Diverse Gutachter der Versicherungen und Krankenkassen vertrauten laut dem ersten Urteil „auf die Richtigkeit der Angaben“. Wenn sie selbst vorbeikamen, um sich von der Bedürftigkeit und Hilflosigkeit der Patienten zu überzeugen, wurde ihnen dies offenbar glaubhaft vorgespielt. Tatsächlich aber, so stellten die Ermittler und das Gericht fest, litten die Menschen „an keinen pflegerelevanten Erkrankungen“. Letztlich war es eine anonyme Anzeige gewesen, die den groß angelegten Betrug ans Licht gebracht hatte.
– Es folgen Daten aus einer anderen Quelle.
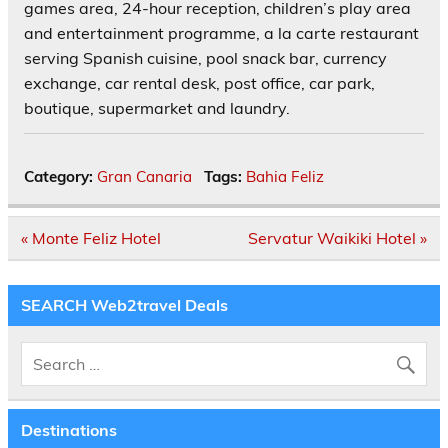
games area, 24-hour reception, children’s play area
and entertainment programme, a la carte restaurant
serving Spanish cuisine, pool snack bar, currency
exchange, car rental desk, post office, car park,
boutique, supermarket and laundry.
Category:
Gran Canaria
Tags:
Bahia Feliz
Post
« Monte Feliz Hotel
Servatur Waikiki Hotel »
navigation
SEARCH Web2travel Deals
Destinations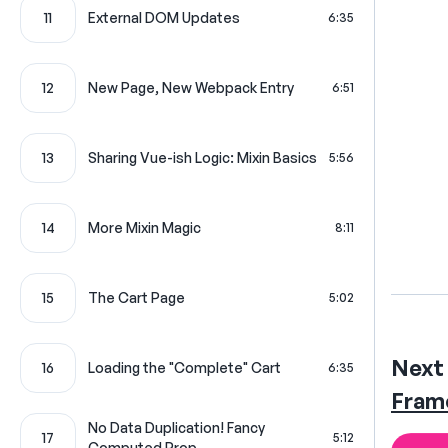
11
External DOM Updates
6:35
12
New Page, New Webpack Entry
6:51
13
Sharing Vue-ish Logic: Mixin Basics
5:56
14
More Mixin Magic
8:11
15
The Cart Page
5:02
Next 
16
Loading the "Complete" Cart
6:35
Fram
No Data Duplication! Fancy
17
5:12
Computed Prop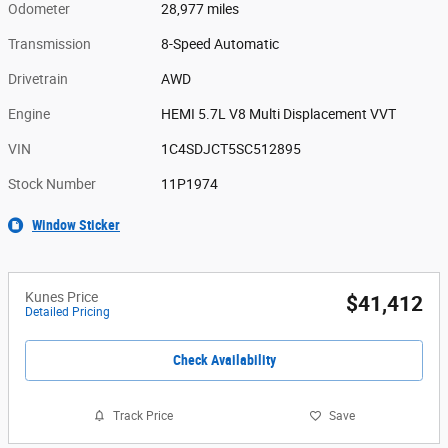
Odometer
28,977 miles
Transmission
8-Speed Automatic
Drivetrain
AWD
Engine
HEMI 5.7L V8 Multi Displacement VVT
VIN
1C4SDJCT5SC512895
Stock Number
11P1974
Window Sticker
Kunes Price
$41,412
Detailed Pricing
Check Availability
Track Price
Save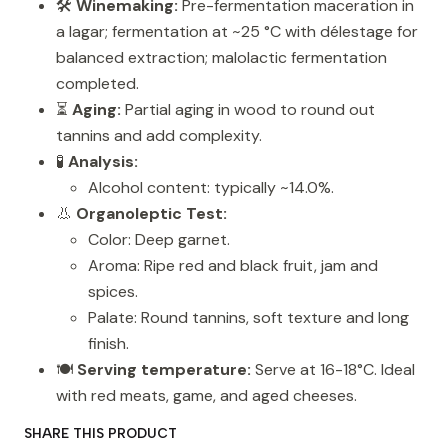
🛠️
Winemaking:
Pre-fermentation maceration in
a lagar; fermentation at ~25 °C with délestage for
balanced extraction; malolactic fermentation
completed.
⏳
Aging:
Partial aging in wood to round out
tannins and add complexity.
🧪
Analysis:
Alcohol content: typically ~14.0%.
👃
Organoleptic Test:
Color: Deep garnet.
Aroma: Ripe red and black fruit, jam and
spices.
Palate: Round tannins, soft texture and long
finish.
🍽️
Serving temperature:
Serve at 16-18°C. Ideal
with red meats, game, and aged cheeses.
SHARE THIS PRODUCT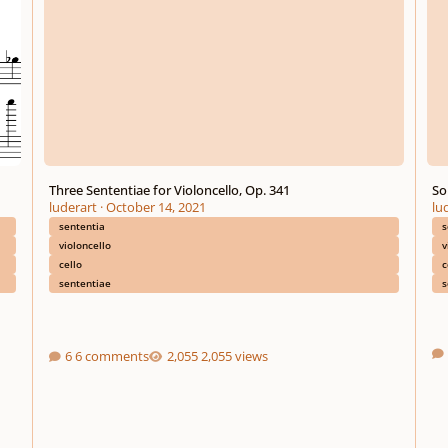
Three Sententiae for Violoncello, Op. 341
So
luderart
·
October 14, 2021
lu
sententia
s
violoncello
v
cello
c
sententiae
s
6 comments
2,055 views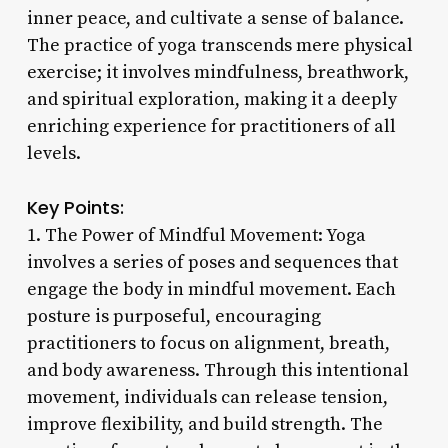
inner peace, and cultivate a sense of balance.
The practice of yoga transcends mere physical
exercise; it involves mindfulness, breathwork,
and spiritual exploration, making it a deeply
enriching experience for practitioners of all
levels.
Key Points:
1. The Power of Mindful Movement: Yoga
involves a series of poses and sequences that
engage the body in mindful movement. Each
posture is purposeful, encouraging
practitioners to focus on alignment, breath,
and body awareness. Through this intentional
movement, individuals can release tension,
improve flexibility, and build strength. The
Zwei Einzelstrafen sind noch nicht rechtskräftig

Mit ihm muss sich nun die 20. Große Strafkammer noch einmal befassen. Der BGH hatte die Ansetzung von zwei Einzelstrafen bei der 56-Jährigen und bei dem 67 Jahre alten Angeklagten moniert, womit diese noch nicht rechtskräftig sind.

Damit geht der Prozess für die Angeklagte, die seit dem 11. Juli 2018 in Untersuchungshaft sitzt, nun in die nächste Runde. Die Kammer hat drei Verhandlungstage angesetzt, um die vom BGH bemängelten Einzeltaten „zu beleuchten und das richtige Maß zu finden“, wie der Vorsitzende Richter, Hans-Jürgen Wenzler, zum Auftakt erklärte.